Des idées financières insensées sont répétées tous les jours, de sorte qu’elles deviennent presque des vérités établies. Cependant, ce qui est absurde le restera…

Parmi les nombreuses hérésies relatives à des idées financières qui circulent dans les cercles du pouvoir depuis deux ans et jusqu’à maintenant, ainsi qu’au sein de quelques associations, nous avons choisi certaines des hérésies les plus fréquentes. Cela est d‘ailleurs d’actualité car, avec le budget 2022 à l’étude et les négociations avec le FMI en marche, on va devoir trancher tôt ou tard. Ci-dessous un petit échantillon d’idées insensées :

  1. ‘’Il faut ramener de force les milliards de dollars de dépôts qui ont ‘fui’ vers l’étranger’’ : D’abord, il n’y a pas eu une fuite de fonds mais un transfert. Tout à fait légalement. Les ramener de force (sous peine de sanctions rétroactives) revient à punir quelqu’un pour une faute non commise et le pousser à choisir pour l’avenir un pays plus crédible. En plus, pratiquement, comment ramener un fonds transféré à l’étranger par un déposant, et qui a déjà servi à acquérir un appartement dont il a besoin ? Ou un investisseur pour construire une usine ? Ou un restaurateur pour démarrer une franchise ? Certes, il est vrai que certaines banques ont été sélectives en facilitant des transferts pour quelques clients et ont refusé ce service à d’autres. Cependant, encore une fois, cette différence de traitement n’est pas illégale. Elle peut être perçue comme ‘immorale’, et les déposants ainsi lésés ont raison de s’indigner. Quant aux politiques qui crient au scandale, ils sont certainement les derniers à avoir le droit de parler de moralité.
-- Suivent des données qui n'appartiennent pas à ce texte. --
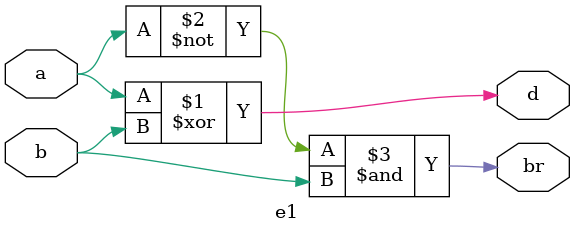
<source format=v>
module e1(a, b, d, br);
input a, b;
output d, br;

assign d  = a ^ b;
assign br = (~a) & b;

endmodule

</source>
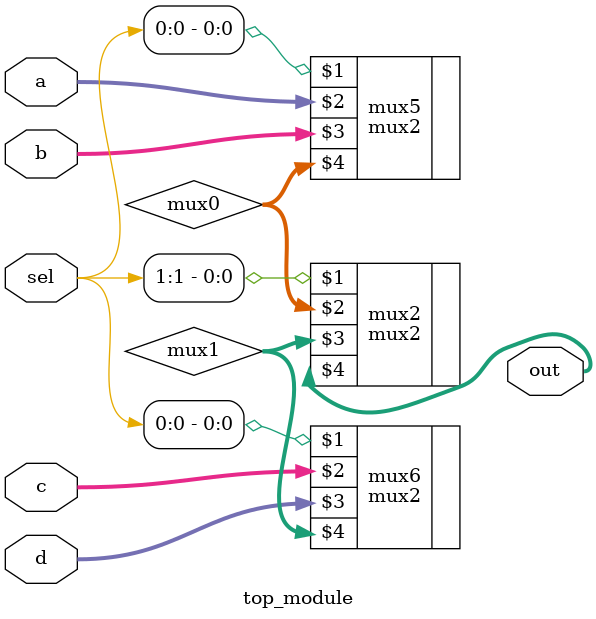
<source format=v>
module top_module (
    input [1:0] sel,
    input [7:0] a,
    input [7:0] b,
    input [7:0] c,
    input [7:0] d,
    output [7:0] out  ); 

    wire [7:0]mux0, mux1;
    mux2 mux5 ( sel[0],    a,    b, mux0 );
    mux2 mux6 ( sel[0],    c,    d, mux1 );
    mux2 mux2 ( sel[1], mux0, mux1,  out );

endmodule

</source>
  1. ‘’Pour répartir les pertes, il est normal de faire payer en priorité ceux qui ont profité le plus, c’est-à-dire les banquiers et les gros déposants’’: or ponctionner (haircut) des dépôts est aussi une mesure arbitraire qui tue la confiance. Pourquoi ces déposants-là et pas ceux qui étaient là il y a 1 an ou 3 ou 5 ? Faut-il les punir parce qu’ils ont eu confiance jusqu’au bout ? Ensuite, les intérêts dits ‘excessifs’ ne le sont pas en réalité, car le rendement espéré d’un capital dépend du risque encouru. Or notre risque pays, grâce aux politiques, était tellement mauvais qu’il justifiait des intérêts encore plus élevés, selon les comparatifs internationaux. Concernant les banques, contrairement aux idées reçues, leurs profits n’étaient pas excessifs non plus, ils étaient en moyenne de l’ordre de 10-11% (des fonds propres), dont une bonne partie est déduite sous forme de taxes, d’augmentation de capital ou de réserves obligatoires. Enfin, tout ce beau monde, qu’on cherche à sanctionner rétroactivement, n’a pas commis un délit ou un crime. Or c’est cela qui compte dans un État de droit. Une mesure alternative serait d’instaurer un impôt provisoire sur la fortune, si on arrive à cerner les grandes fortunes…
  1. ‘’On va travailler pour récupérer l’argent volé’’: au moins là, on sanctionne un délit, ce qui est normal. Cependant, on en parle sans grande conviction. La preuve, une dizaine de lois anti-corruption ont déjà été adoptées, sans aucune application. On laisse impunis tous ceux qui se sont enrichis illégalement, dans les cercles politiques et administratifs. On pourrait rétorquer que c’est toujours difficile de prouver les actes de corruption. C’est vrai, mais les procès pour évasion fiscale peuvent donner des résultats rapides ; Al-Capone a été condamné pour cette raison-là. Il suffit d’appliquer ce qu’en France on appelle le principe des ‘signes extérieurs de richesses’.
  1. ‘’Ce serait immoral d’utiliser les actifs de l’État, qui appartiennent à toute la population, pour rembourser une poignée de créditeurs’’. D’abord, l’argent que l’État a emprunté a servi (en principe) à toute la population, sous forme de services, d’infrastructure, d’écoles, d’hôpitaux… et ce n’est donc pas immoral que les actifs de l’État, représentant cette même population bénéficiaire, soit mis à contribution. Ensuite, les propositions sérieuses ne parlent pas de brader ces actifs, mais de les faire fructifier selon différentes formules pour rembourser une partie des dettes.